Why architecture matters here
Secondary indexes on HBase are subtle. Sync indexes ensure consistency at the cost of write latency. Async indexes are cheap but may lag. Rebuild is expensive but sometimes necessary.
The architecture matters because you must choose sync vs async, global vs local, and manage lifecycle intentionally.
The architecture: every piece explained
The top strip is the mechanism. Write to base table triggers coprocessor hook that maintains the Index table (a separate HBase table indexed on the chosen columns). Phoenix optimizer chooses index at query time.
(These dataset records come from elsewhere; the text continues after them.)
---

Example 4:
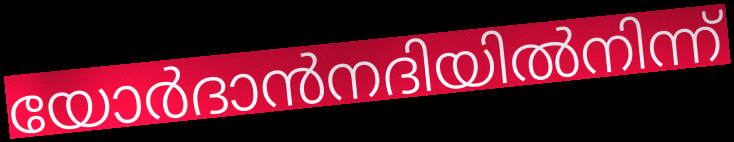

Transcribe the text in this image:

യോർദാൻനദിയിൽനിന്ന്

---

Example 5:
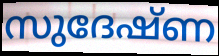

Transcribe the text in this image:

സുദേഷ്ണ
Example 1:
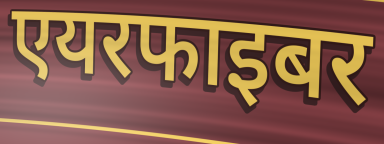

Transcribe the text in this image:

एयरफाइबर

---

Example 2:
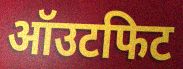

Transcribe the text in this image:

ऑउटफिट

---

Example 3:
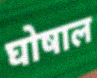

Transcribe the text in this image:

घोषाल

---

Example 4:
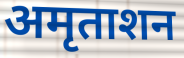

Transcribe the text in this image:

अमृताशन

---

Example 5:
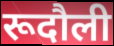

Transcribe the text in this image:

रूदौली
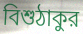
বিশুঠাকুর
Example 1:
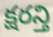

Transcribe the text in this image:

క్షరన్తి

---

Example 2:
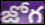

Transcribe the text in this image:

జోగ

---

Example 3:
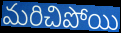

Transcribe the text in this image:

మరిచిపోయి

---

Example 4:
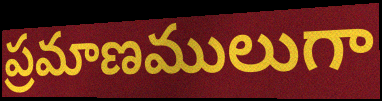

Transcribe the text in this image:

ప్రమాణములుగా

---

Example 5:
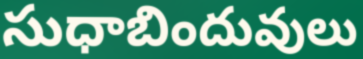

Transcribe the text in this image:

సుధాబిందువులు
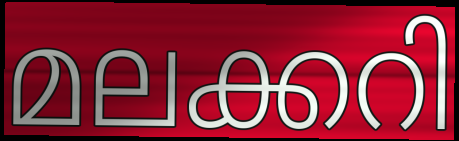
മലക്കറി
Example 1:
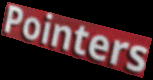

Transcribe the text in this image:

Pointers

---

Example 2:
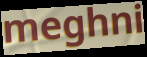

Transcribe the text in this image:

meghni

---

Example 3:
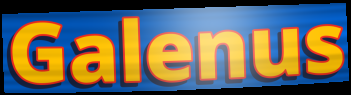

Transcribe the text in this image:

Galenus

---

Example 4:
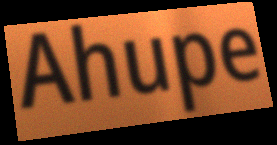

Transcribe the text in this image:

Ahupe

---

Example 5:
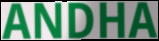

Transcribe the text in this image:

ANDHA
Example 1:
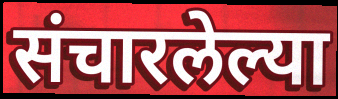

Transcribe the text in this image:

संचारलेल्या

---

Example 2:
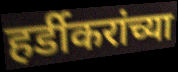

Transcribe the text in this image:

हर्डीकरांच्या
The middle row is choices. Sync vs async: sync updates the index in the same write path — strong consistency, higher latency; async lags but is cheaper. Global vs local: global index is a cluster-wide table (good for equality scans); local is co-located with the base region (good for range scans). Rebuild + repair restores consistency after failure. Covered indexes include additional columns so queries can be answered from the index alone.
The lower rows are ops. TTL + salting must match base table. Observability tracks index hit rate + freshness. Ops handles evolution, compaction, and monitoring.
End-to-end flow
End-to-end: a users table indexed on email via global covered index containing name. Write inserts a user; coprocessor writes to the index table in the same transaction (sync). Query "SELECT name FROM users WHERE email = 'x@y.com'" uses the index; single row read; base table not touched. Async index example: activity log with a lagging analytics index — writes fast; queries can tolerate seconds of lag. Rebuild after a coprocessor bug fixes drift.